Celebrating the end of fasting for the month of Ramadan, Egyptians have long since baked these sweet, crumbly biscuits, either plain or filled with walnuts, agameya (a paste made of ghee, honey, and sesame), or malban (Turkish delight). Alongside this iconic biscuit, Egyptians also have a breakfast of melt-in-the-mouth ghorayeba biscuits and the crisp nashader biscuits, usually alongside a cup of steaming tea with milk.
Though now it is more common for Egyptians, especially urban working Egyptians, to purchase their kahk, ghorayeba, and nashader biscuits from pastry shops, the process of preparing at home was a communal task that women undertook together, renting a sag (large baking sheet) from local bakeries to complete the baking process there, as home ovens were rarely large enough to accommodate the amounts prepared.
Easter and Sham El-Nessim
Two separate holidays that always coincide, Orthodox Easter and Sham El-Nessim, are associated with eating seasonal spring onions, also known as green onions, as well as eggs, ringa (smoked herring), and fessikh (salt-cured mullet fish).
The phrase Sham El-Nessim itself, which translates to ‘smelling the breeze’ in Arabic, is an Arabization of the words tshom ni sime, meaning something along the lines of ‘gardens and meadows’. It is one of the oldest celebrations in Egypt, believed to date back to Ancient Egypt.
Sham El-Nessim, which falls on Easter Monday every year, is an occasion for families to get together and picnic in the springtime weather to enjoy the fish an onions, with children painting eggs, a tradition that is believed to have started in ancient Egypt as well.
Believers in Abrahamic religions are familiar with the story of Abraham’s willingness to sacrifice his son upon God’s request. In the nick of time, God sends him a ram to slaughter in place of his son, as his willingness alone proves his loyalty.
The world over, Muslims slaughter a sheep or sometimes another animal, to commemorate this event, known as Eid Al-Adha. As a result, foods served on this holiday are meat-heavy. Most famously, Egyptians serve fattah, a dish made up of toasted bread soaked in beef stock, topped with rice, meat, and often a garlicky tomato sauce.
However, the meat dishes do not end there.

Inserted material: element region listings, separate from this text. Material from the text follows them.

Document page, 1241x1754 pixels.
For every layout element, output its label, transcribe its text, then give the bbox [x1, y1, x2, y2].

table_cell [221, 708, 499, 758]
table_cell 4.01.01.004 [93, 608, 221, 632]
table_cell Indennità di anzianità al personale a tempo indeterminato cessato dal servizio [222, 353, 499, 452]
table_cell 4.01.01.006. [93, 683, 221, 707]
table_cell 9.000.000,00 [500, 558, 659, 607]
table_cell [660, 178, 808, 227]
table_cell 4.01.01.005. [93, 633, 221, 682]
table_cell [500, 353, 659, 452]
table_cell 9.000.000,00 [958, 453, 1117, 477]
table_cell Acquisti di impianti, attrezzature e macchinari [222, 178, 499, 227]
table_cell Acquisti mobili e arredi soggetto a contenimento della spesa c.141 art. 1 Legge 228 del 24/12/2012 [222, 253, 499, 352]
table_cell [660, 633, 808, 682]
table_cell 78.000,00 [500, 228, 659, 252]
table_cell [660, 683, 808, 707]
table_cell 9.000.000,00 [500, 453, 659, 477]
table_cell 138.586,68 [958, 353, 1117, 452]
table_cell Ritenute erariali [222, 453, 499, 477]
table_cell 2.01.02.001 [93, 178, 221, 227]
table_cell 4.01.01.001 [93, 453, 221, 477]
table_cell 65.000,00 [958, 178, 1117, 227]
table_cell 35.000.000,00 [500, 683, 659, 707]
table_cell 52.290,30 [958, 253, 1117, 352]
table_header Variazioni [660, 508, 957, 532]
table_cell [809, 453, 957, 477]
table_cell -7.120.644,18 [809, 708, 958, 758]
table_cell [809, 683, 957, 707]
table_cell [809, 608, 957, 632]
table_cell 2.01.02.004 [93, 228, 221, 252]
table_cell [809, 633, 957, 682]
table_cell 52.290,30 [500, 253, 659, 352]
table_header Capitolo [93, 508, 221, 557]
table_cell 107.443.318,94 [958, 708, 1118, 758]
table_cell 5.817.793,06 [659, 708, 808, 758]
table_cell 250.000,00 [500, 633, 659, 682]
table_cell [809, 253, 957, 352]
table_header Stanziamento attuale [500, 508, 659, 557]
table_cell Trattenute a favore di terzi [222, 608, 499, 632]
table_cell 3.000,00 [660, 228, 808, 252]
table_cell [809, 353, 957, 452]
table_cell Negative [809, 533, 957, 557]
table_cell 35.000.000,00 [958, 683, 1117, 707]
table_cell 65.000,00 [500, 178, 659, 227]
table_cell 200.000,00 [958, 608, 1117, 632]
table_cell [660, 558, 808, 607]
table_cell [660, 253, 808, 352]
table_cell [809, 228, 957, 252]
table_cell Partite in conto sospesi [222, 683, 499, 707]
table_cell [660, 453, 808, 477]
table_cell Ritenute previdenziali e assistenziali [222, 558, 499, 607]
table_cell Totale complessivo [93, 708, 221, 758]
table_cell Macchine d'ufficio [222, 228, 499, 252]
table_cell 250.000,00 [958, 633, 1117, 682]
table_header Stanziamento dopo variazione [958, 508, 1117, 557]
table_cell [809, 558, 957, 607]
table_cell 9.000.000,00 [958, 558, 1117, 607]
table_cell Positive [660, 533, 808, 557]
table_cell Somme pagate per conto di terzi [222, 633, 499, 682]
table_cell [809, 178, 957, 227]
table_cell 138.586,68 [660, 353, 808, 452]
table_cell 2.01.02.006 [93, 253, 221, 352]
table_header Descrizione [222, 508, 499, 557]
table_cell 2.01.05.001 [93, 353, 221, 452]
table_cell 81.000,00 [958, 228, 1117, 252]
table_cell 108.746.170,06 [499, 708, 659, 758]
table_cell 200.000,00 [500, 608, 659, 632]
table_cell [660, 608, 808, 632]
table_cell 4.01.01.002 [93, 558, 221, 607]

It is also highly common for people to gather for a breakfast of hearty grilled liver, a dish not usually eaten early in the day.
The Fast of the Virgin Mary
The cold sister of traditional molokhia, shalawlaw is a savoury and entirely plant-based dish often served during the Fast of the Virgin Mary, which many Coptic Christians observe between 7 and 21 August.
It is believed that the dish, which is made up of dried molokhia leaves, water, garlic, onion, and lemon, is believed to have been introduced to the Holy Family by Egyptians during their trip through Egypt.
Despite possibly having been around since ancient times, the dish recently gained renown due to a widely circulated, false belief that it could cure COVID-19 due to its immunity-boosting ingredients.
Ashoura’ which takes place on 10 Muharram, the first month of the Islamic calendar, commemorates two different events in Islamic tradition. Firstly, and primarily amongst Sunni Muslims – which make up the vast majority of Egyptian Muslims – it celebrates the day Moses parted the Red Sea.
Secondly, it commemorates the death of Al-Hussain, the grandson of the Prophet Mohamed, in the Battle of Karbala, making it a day of mourning, primarily amongst Shi’a Muslims.
In Egypt and elsewhere in Muslim-majority countries, the dish of ashoura’ (also known as Noah’s pudding) is served on that day, made up of wheat, milk, sugar, starch, often topped with nuts and raisins.
The birth of the Prophet Mohamed is a beloved occasion in Egypt, and one that always comes with fairs and joy. Capturing it as effectively as if one were attending mawlid el- nabi (Prophet’s birthday) themselves, is the iconic puppet show, El-Leila El-Kebira (The Big Night, 1961), with lyrics written by Egyptian poet Salah Jahin and music by Egyptian composer Sayyed Mekkawy.
During this celebration, Egyptians eat an assortment of sweets: candied nuts such as hazelnuts, peanuts, pistachios, almonds, chickpeas, and sesame, Turkish delight, nougat, and more. Though the tradition has nearly faded, children were once gifted these sweets shaped as dolls for girls, and horses for boys.